Thx for any help - Jan 8th 2011, 12:34 PMMoo
Hello,

No, have a look at Kolmogorov's 0-1 law :) - Jan 9th 2011, 02:03 AMslavert
Please explain me why,

in Kolmogorov's 0-1 law we have $\displaystyle A \in F$ instead of $\displaystyle \omega \in \Omega$

It contradicts ituition, it seems to me that $\displaystyle P(X_{n}=0)=1/2 and P(X_{n}=n)=1/2$ satisfy that. - Jan 9th 2011, 09:02 AMMoo
I think considering $\displaystyle \omega$ or the measurability of the rv's doesn't change much thing... I'll have to give a deeper look into the definition of a tail event but I'm quite tired.

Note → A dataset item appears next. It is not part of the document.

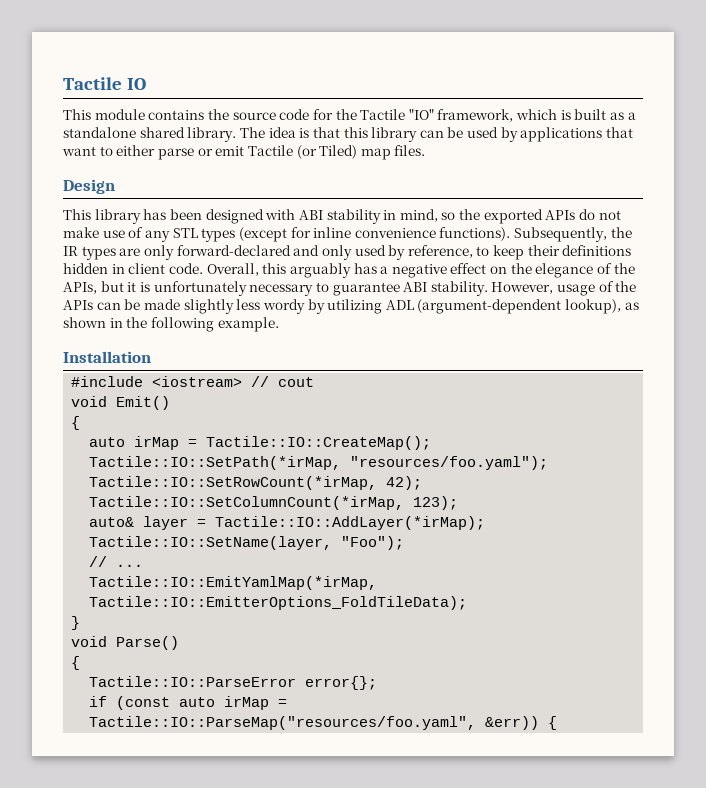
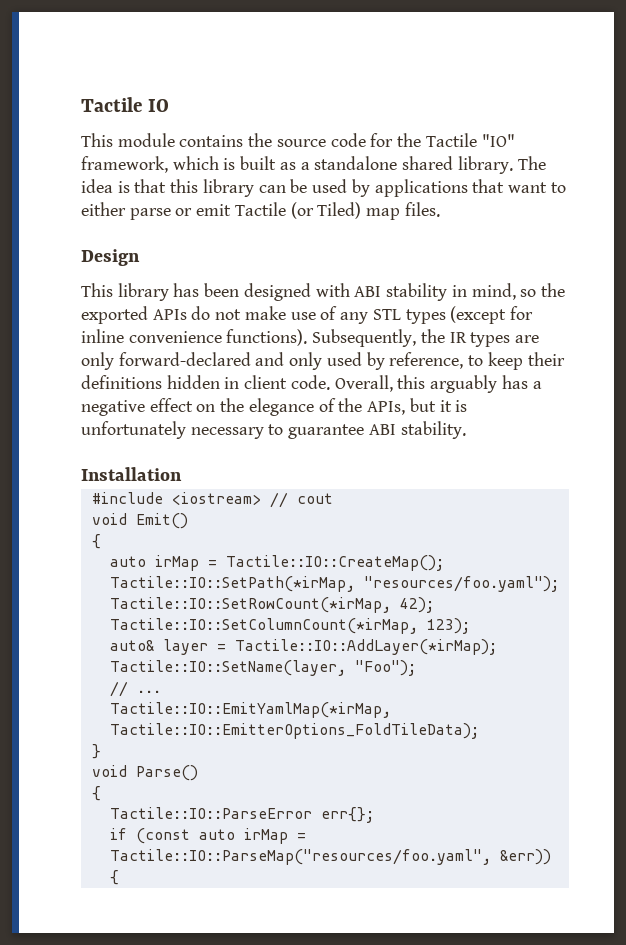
[491,281,637,296] [63,299,639,314] [63,317,279,332] However, usage of the APIs can be made slightly less wordy by utilizing ADL (argument-dependent lookup), as shown in the following example. -> (466, 430) none
[305,676,378,690] error{}; -> [320,807,374,823] err{};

Anyway, I think your example doesn't fit what you want...

Let's assume the rv's are independent.

We want to find $\displaystyle \displaystyle P(\lim_{n\to\infty} X_n=0)$.

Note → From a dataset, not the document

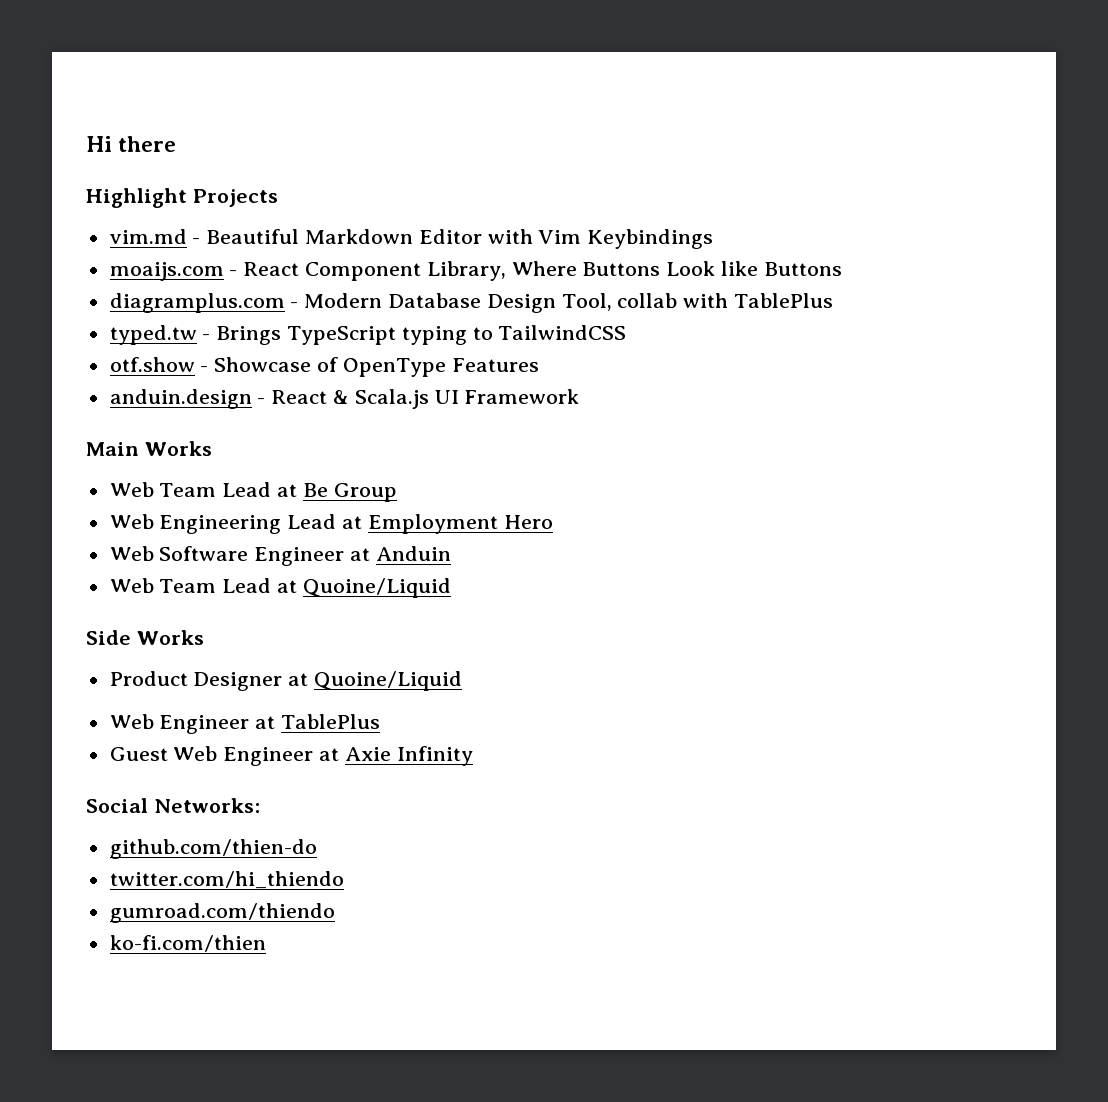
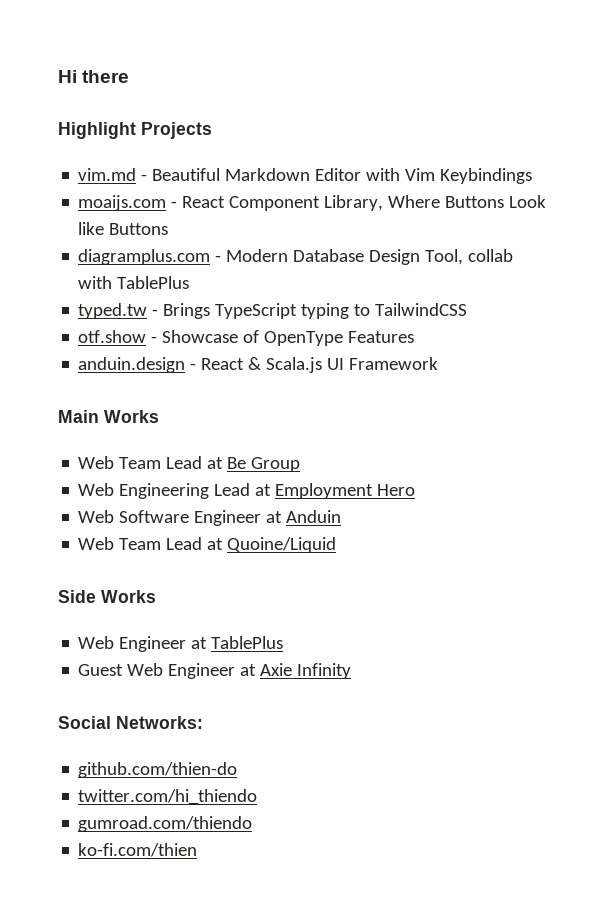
[109,671,463,691] // Product Designer at Quoine/Liquid -> (156, 596) none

We have $\displaystyle \forall \epsilon>0,\displaystyle \sum_n P(X_n>\epsilon)=\sum_n P(X_n=n)=\infty$.

This condition, added to the independence, lets us use Borel-Cantelli's lemma (part II) and we get that $\displaystyle \displaystyle \forall \epsilon>0,P(\limsup_n \{X_n>\epsilon\})=1 \Leftrightarrow \forall \epsilon>0,P(\liminf_n \{X_n<\epsilon\})=0 \quad (\star)$

Now, (for the first equality, we can take $\displaystyle \epsilon \in\mathbb Q^+$ because it's dense in $\displaystyle \mathbb R^+$)

$\displaystyle \displaystyle \begin{aligned} P(\lim_n X_n=0)&=P(\forall \epsilon \in \mathbb Q^+,\exists N\in\mathbb N,\forall n>N,X_n<\epsilon) \\

&=P(\bigcap_{\epsilon\in\mathbb Q^+}\bigcup_{N\in\mathbb N}\bigcap_{n>N}\{X_n<\epsilon\}) \\

&=P(\bigcap_{\epsilon\in\mathbb Q^+} \liminf_n \{X_n<\epsilon\}) \\

&<P(\liminf_n \{X_n<\epsilon_0\}),\text{ for a given } \epsilon_0\in\mathbb Q^+ \end{aligned}$

By $\displaystyle (\star)$, this final probability is 0. Hence $\displaystyle \displaystyle P(\lim_n X_n=0)=0$.

I agree though that this is kind of counterintuitive. So if there's a mistake somewhere just tell me!